- [WHAT IS BEING ASKED]:
For this task, output every entry below exactly and omit the pictures.

- [DATA TO PROCESS]:
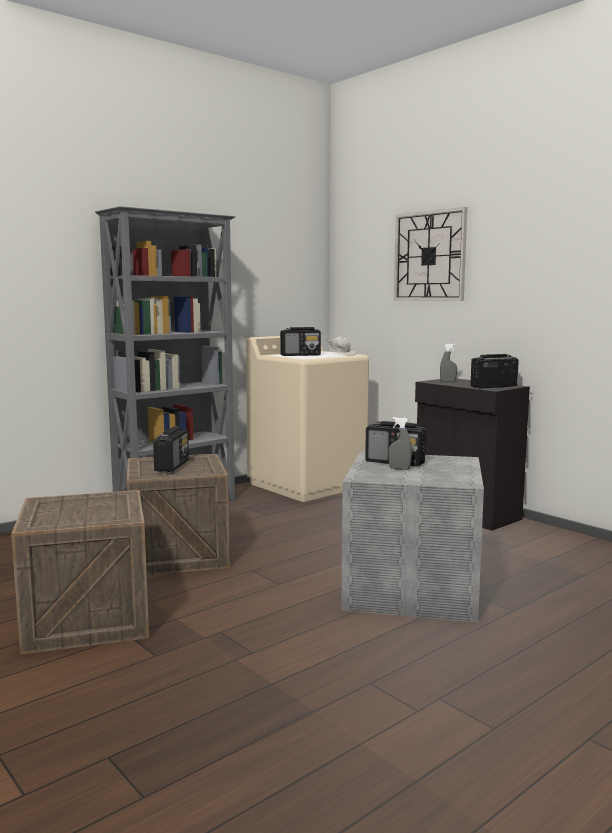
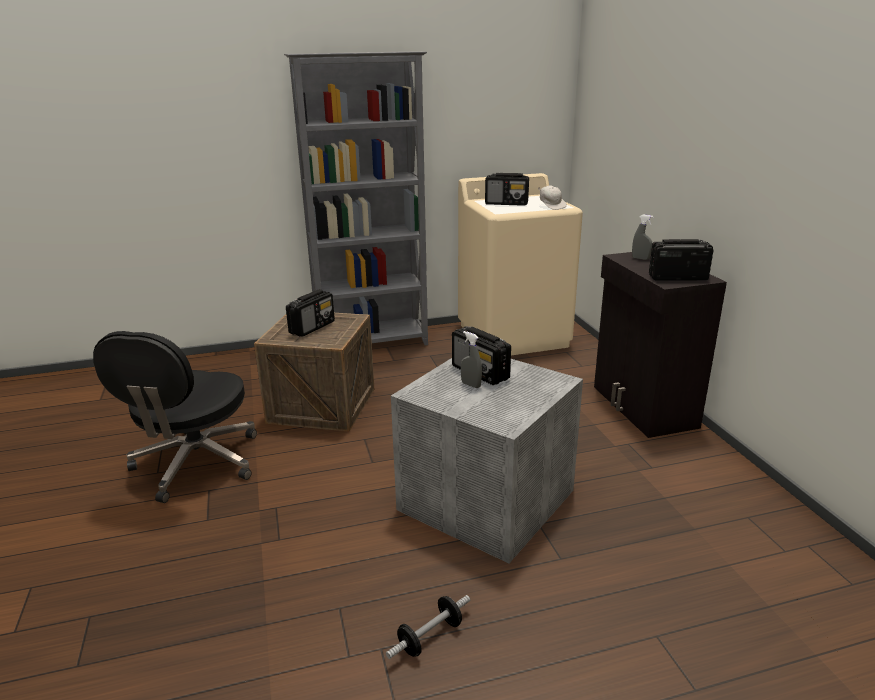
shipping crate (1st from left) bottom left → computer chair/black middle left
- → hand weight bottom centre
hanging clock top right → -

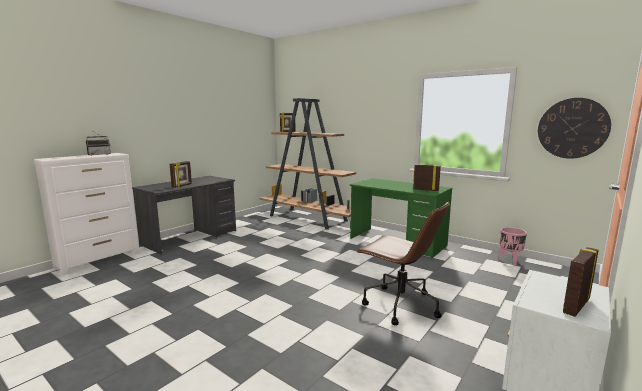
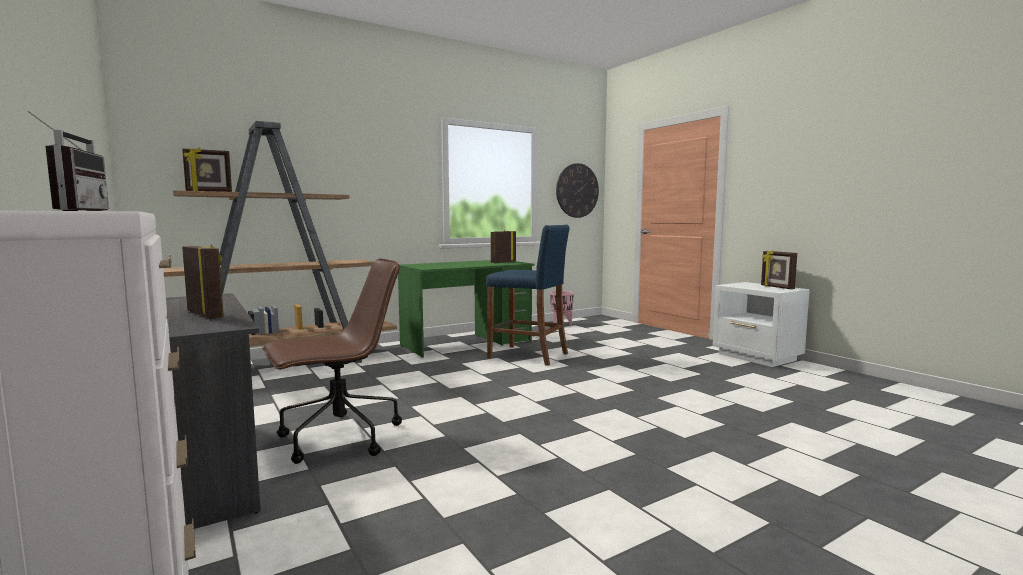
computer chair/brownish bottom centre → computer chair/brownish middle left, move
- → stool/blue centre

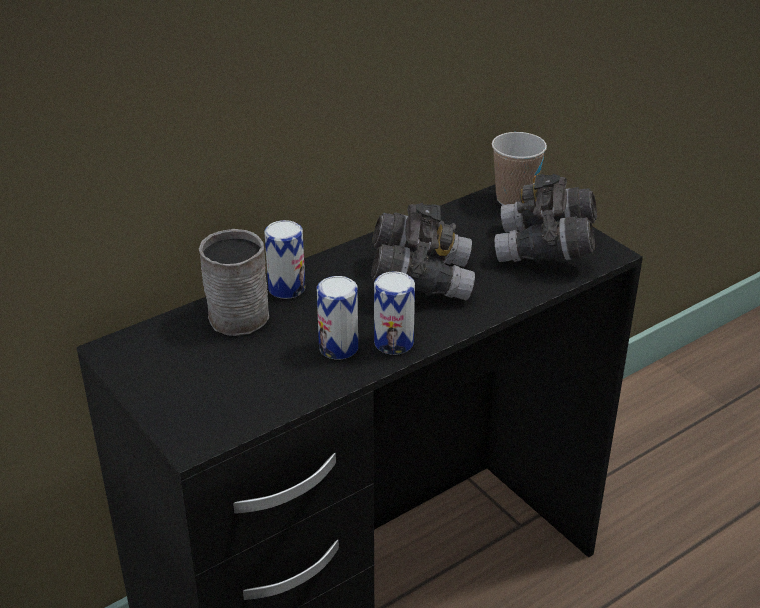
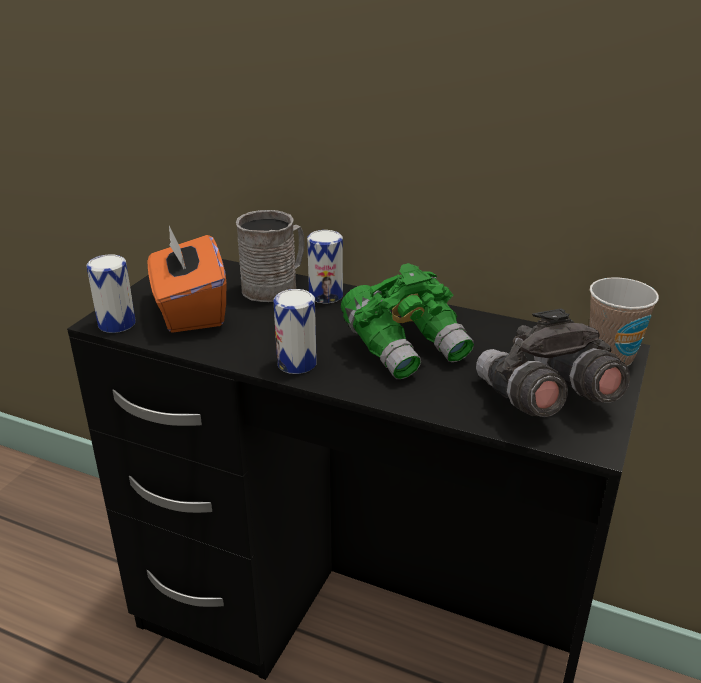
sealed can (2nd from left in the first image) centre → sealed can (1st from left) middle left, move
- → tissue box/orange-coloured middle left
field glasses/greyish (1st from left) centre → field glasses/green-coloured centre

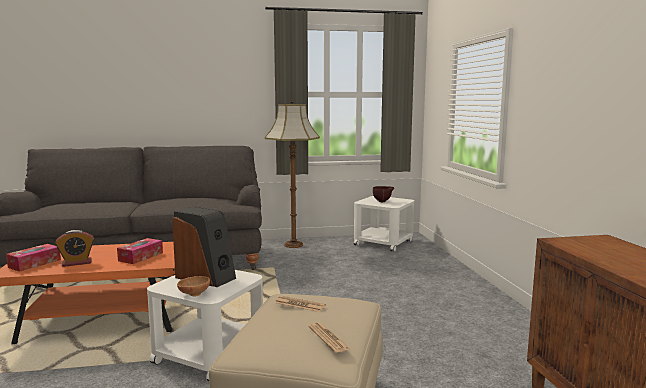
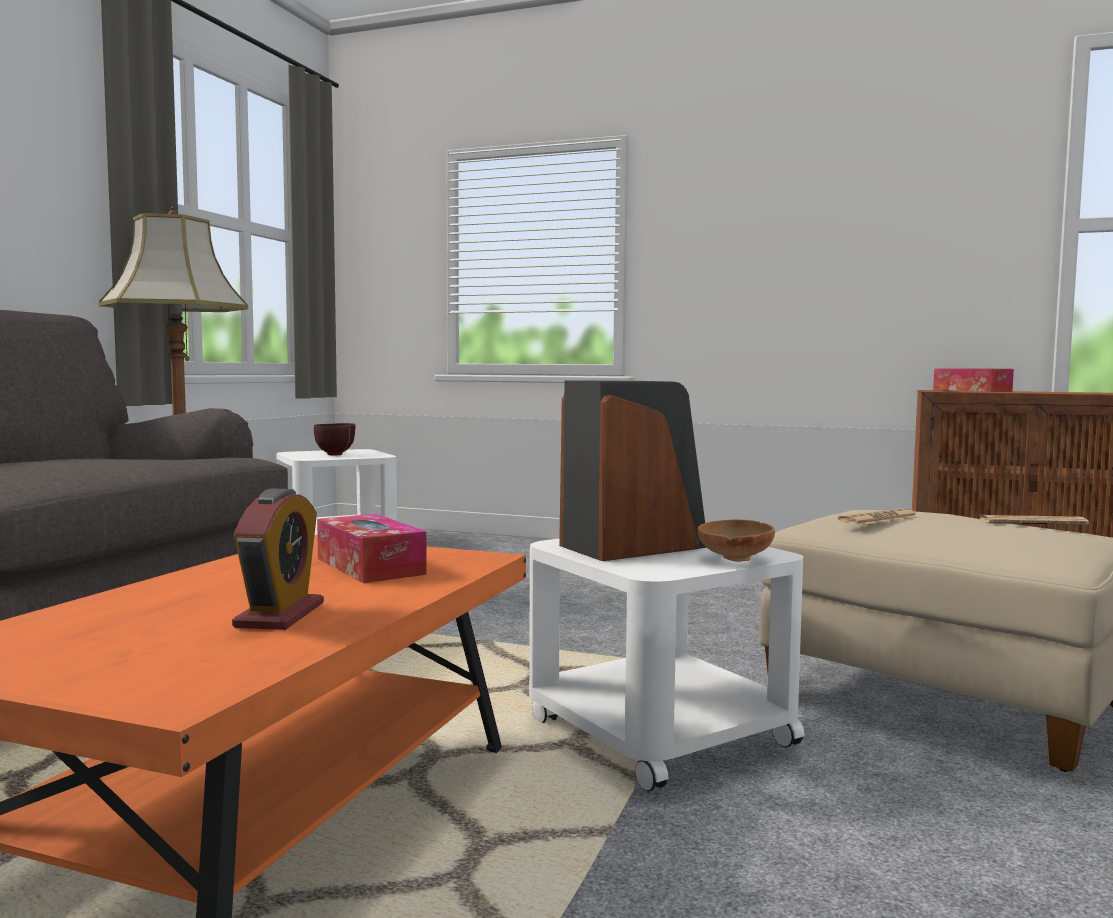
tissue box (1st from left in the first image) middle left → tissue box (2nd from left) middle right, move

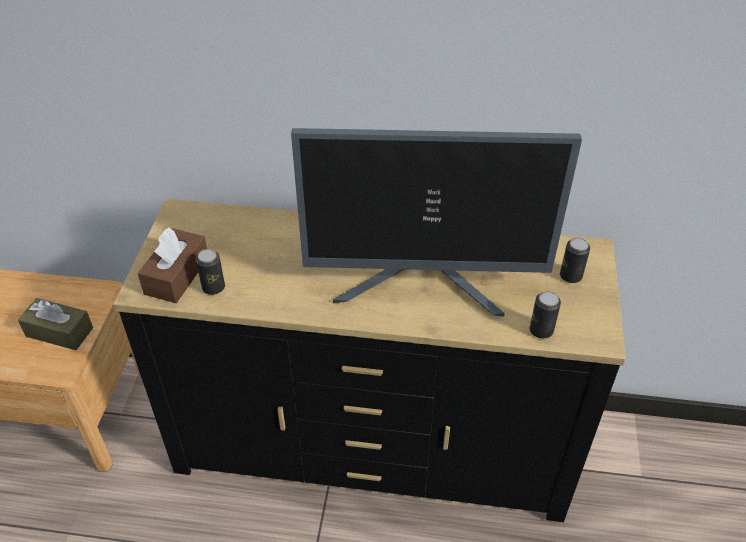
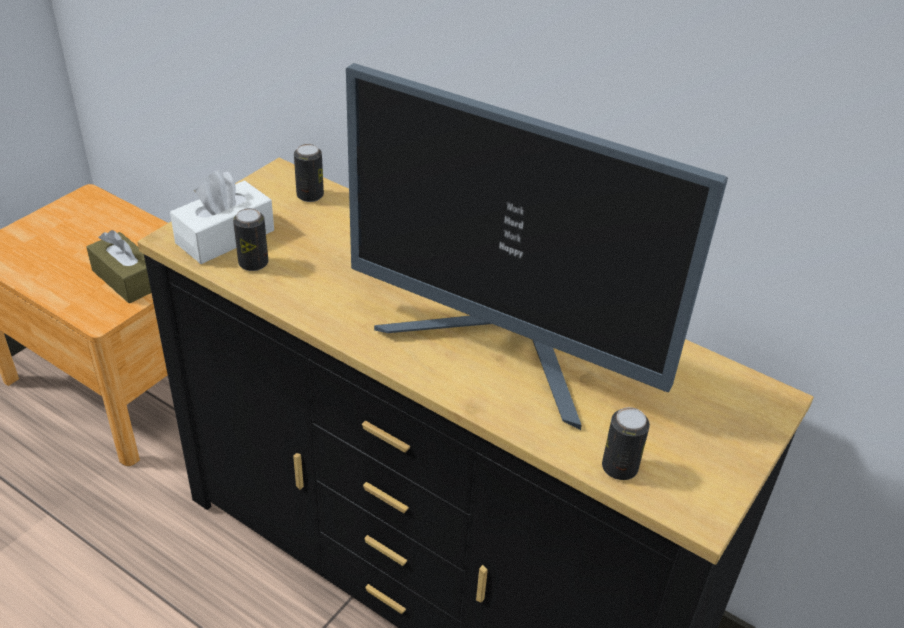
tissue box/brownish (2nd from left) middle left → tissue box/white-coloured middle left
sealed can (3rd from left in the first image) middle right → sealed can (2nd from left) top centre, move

- [RESULT OF THIS TASK]:
shipping crate (1st from left) bottom left → computer chair/black middle left
- → hand weight bottom centre
hanging clock top right → -

computer chair/brownish bottom centre → computer chair/brownish middle left, move
- → stool/blue centre

sealed can (2nd from left in the first image) centre → sealed can (1st from left) middle left, move
- → tissue box/orange-coloured middle left
field glasses/greyish (1st from left) centre → field glasses/green-coloured centre

tissue box (1st from left in the first image) middle left → tissue box (2nd from left) middle right, move

tissue box/brownish (2nd from left) middle left → tissue box/white-coloured middle left
sealed can (3rd from left in the first image) middle right → sealed can (2nd from left) top centre, move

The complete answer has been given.